What were you doing all those years you were away from it? And what brought you back to it?

I was doing lots of things – mostly stand-up comedy and other things that I shouldn’t have been doing. But I finally realized how much I missed my graffiti days.


I’ve recently seen your work on walls here in the Bronx and up in Inwood.  I also saw it on exhibit at Gallery 69 in Tribeca. Have you exhibited anywhere else?

I took part in an exhibit at NYU and at a number of smaller private spaces.

How do you feel about the movement of graffiti and street art into galleries?

I applaud it. It pushes writers to continually refine their styles, and I think it’s great that they can make some money from their talents.
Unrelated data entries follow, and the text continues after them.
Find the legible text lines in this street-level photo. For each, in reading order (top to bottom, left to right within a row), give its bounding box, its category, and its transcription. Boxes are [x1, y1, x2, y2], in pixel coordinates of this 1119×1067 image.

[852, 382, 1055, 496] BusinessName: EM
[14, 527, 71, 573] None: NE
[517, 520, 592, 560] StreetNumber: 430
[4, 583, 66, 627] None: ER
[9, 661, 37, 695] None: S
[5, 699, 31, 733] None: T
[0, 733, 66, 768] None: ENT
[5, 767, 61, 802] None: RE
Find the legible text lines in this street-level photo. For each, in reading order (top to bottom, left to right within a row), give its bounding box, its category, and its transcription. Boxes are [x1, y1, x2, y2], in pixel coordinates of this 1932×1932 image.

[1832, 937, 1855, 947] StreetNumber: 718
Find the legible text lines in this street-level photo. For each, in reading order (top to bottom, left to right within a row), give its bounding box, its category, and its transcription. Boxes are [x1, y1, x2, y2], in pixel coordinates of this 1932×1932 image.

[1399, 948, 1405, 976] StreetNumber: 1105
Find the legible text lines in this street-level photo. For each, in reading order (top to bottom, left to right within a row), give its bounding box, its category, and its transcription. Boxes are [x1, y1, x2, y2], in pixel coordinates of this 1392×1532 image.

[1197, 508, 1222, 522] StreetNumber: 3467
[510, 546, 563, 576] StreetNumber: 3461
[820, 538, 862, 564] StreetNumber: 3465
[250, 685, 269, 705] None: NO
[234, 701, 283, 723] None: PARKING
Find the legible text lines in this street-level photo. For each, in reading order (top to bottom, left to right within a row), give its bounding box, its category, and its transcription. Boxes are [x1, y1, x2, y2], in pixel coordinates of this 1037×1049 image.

I also like the idea of graffiti reaching folks who frequent galleries.

Why do you suppose graffiti seems to garner more respect in Europe than it does here – where it was born?

You’re never a hero in your hometown. And NYC is filled with too many haters.

Who are some of your other favorite graff artists these days?

There are many.  Meres, T-Kid 170, King Bee, Sonic, and Serve 1 are among them.

Do you have a formal art education?

No. But I attended DeWitt Clinton High School – along with dozens of other writers. It was the best art education I could get.


Tell us something about your current project.

I came up with the concept in 2008 for “InstaFame Phantom Art.” It’s about creating moving art galleries – back on the subways where graffiti had its first and strongest impact. It’s about bringing people’s art to the people. Who really wants to read a Budweiser ad twenty times?

And how have folks reacted to it?

They love it!

And what about the “InstaFame” part?

Yeah. I want to be famous. Doesn’t everybody?

I’m not sure!  What do you see as the role of the artist in society?

To inspire others to dream and to follow their dreams.

How do you see yourself in five years?

I’d like to have my own graffiti reality television show.

Good luck! It sounds like fun! And in the meantime we’re looking forward to seeing more of your InstaFame Phantom Art galleries riding our trains.